*Your goal:*
The pictures do not belong in the copy. Restate all of the records word for word.

Limb landmark coordinates
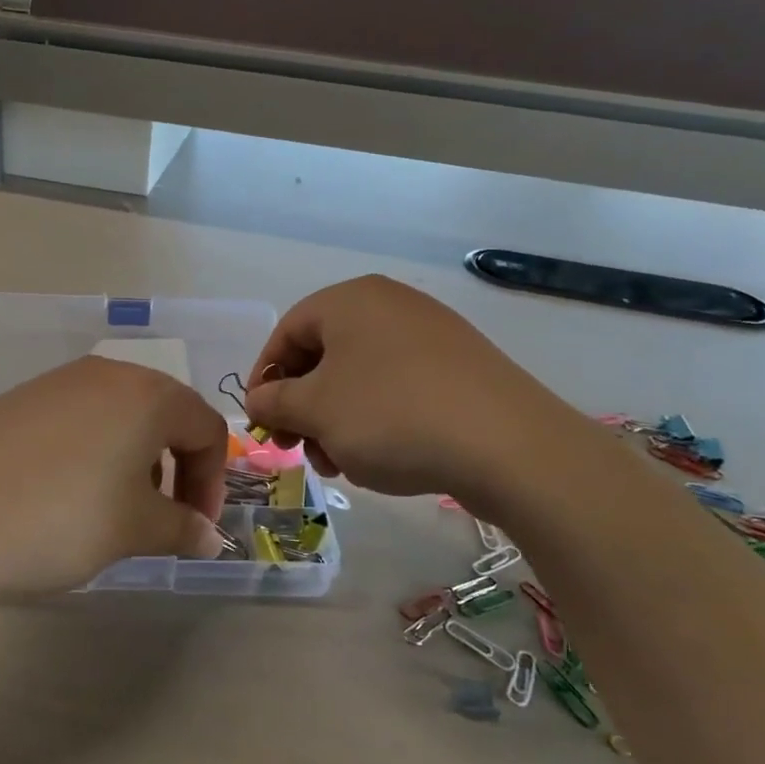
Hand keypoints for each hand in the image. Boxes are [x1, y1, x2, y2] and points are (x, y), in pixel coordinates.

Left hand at [0, 357, 228, 599]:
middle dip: (175, 469)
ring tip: (111, 511)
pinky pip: (77, 421)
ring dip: (133, 462)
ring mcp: (56, 383)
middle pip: (163, 416)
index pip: (207, 429)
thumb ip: (183, 529)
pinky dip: (92, 454)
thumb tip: (211, 538)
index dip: (212, 482)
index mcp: (146, 394)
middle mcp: (105, 374)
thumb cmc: (60, 518)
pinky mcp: (18, 400)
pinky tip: (64, 495)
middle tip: (160, 519)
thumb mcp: (133, 530)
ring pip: (119, 417)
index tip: (196, 527)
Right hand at [243, 275, 586, 506]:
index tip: (260, 419)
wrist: (506, 445)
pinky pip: (397, 387)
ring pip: (360, 377)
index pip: (286, 332)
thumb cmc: (391, 416)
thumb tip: (258, 399)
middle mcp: (390, 305)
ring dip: (337, 420)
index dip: (264, 377)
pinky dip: (376, 419)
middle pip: (324, 355)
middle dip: (303, 407)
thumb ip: (274, 401)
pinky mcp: (459, 367)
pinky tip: (382, 457)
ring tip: (341, 463)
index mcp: (350, 300)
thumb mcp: (316, 411)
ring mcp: (430, 334)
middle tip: (299, 449)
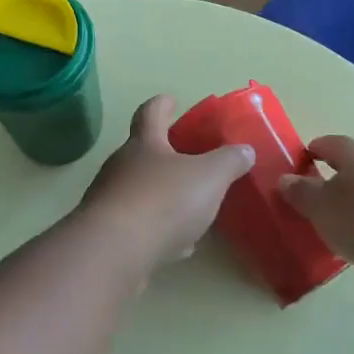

*Response:*
Hand keypoints for each hand in the image. Boxes are [x1, y1, x2, y2] and points are (x, y), in pixel coordinates.

Left hand at [0, 357, 228, 599]:
middle dip: (175, 469)
ring tip: (111, 511)
pinky pip: (77, 421)
ring dip: (133, 462)
ring mcp: (56, 383)
middle pip: (163, 416)
index pip: (207, 429)
thumb ip: (183, 529)
pinky dip: (92, 454)
thumb tip: (211, 538)
index dip: (212, 482)
index mcp: (146, 394)
middle mcp: (105, 374)
thumb cmc: (60, 518)
pinky mcp: (18, 400)
pinky tip: (64, 495)
middle tip: (160, 519)
thumb mcp: (133, 530)
ring pip: (119, 417)
index tip: (196, 527)
Right hand at [243, 275, 586, 506]:
index tip: (260, 419)
wrist: (506, 445)
pinky pip: (397, 387)
ring pip: (360, 377)
index pip: (286, 332)
thumb cmc: (391, 416)
thumb tip: (258, 399)
middle mcp: (390, 305)
ring dip: (337, 420)
index dip: (264, 377)
pinky dip: (376, 419)
middle pip: (324, 355)
middle dip: (303, 407)
thumb ip: (274, 401)
pinky mcp: (459, 367)
pinky tip: (382, 457)
ring tip: (341, 463)
index mcp: (350, 300)
thumb mcp: (316, 411)
ring mcp: (430, 334)
middle tip: (299, 449)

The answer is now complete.